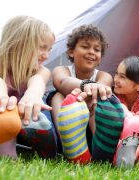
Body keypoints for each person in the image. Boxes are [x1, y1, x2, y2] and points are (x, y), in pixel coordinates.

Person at [50, 24, 123, 164]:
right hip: (69, 123)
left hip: (90, 128)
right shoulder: (62, 70)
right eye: (85, 47)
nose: (91, 52)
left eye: (97, 49)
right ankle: (67, 142)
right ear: (71, 52)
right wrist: (85, 85)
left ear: (100, 58)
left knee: (96, 98)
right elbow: (62, 82)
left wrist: (93, 88)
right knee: (58, 95)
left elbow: (103, 86)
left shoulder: (104, 75)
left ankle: (102, 148)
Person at [0, 15, 57, 159]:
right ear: (20, 43)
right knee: (5, 110)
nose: (47, 55)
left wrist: (33, 94)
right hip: (5, 113)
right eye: (43, 48)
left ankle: (43, 137)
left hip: (25, 112)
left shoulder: (40, 70)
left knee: (37, 108)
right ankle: (8, 155)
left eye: (49, 49)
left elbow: (38, 82)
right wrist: (2, 96)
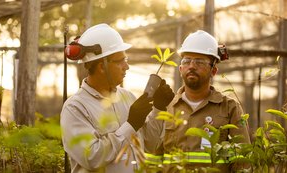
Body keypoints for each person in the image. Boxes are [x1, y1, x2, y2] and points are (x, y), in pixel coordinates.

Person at [60, 23, 174, 173]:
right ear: (102, 66)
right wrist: (131, 125)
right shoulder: (75, 108)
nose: (127, 66)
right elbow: (92, 157)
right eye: (120, 60)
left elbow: (149, 145)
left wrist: (158, 109)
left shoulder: (127, 97)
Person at [145, 30, 251, 172]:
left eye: (199, 62)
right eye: (187, 61)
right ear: (180, 69)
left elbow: (242, 161)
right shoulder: (166, 107)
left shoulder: (229, 108)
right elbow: (154, 158)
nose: (192, 66)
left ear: (213, 71)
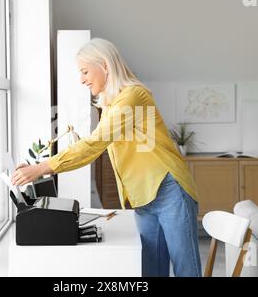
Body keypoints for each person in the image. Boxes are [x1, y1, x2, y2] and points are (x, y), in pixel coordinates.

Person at [11, 38, 201, 277]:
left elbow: (95, 144)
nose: (81, 79)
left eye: (84, 71)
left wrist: (42, 168)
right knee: (151, 271)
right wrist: (38, 167)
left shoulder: (133, 96)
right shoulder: (112, 104)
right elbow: (97, 142)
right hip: (143, 196)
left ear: (105, 65)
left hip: (169, 189)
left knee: (186, 271)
--------------------------------------------------
*EXERCISE DETAILS*. Check each line of the data above for the word "wrist" and say how many lines have it. Give the number alone.

*RESPONSE*. 8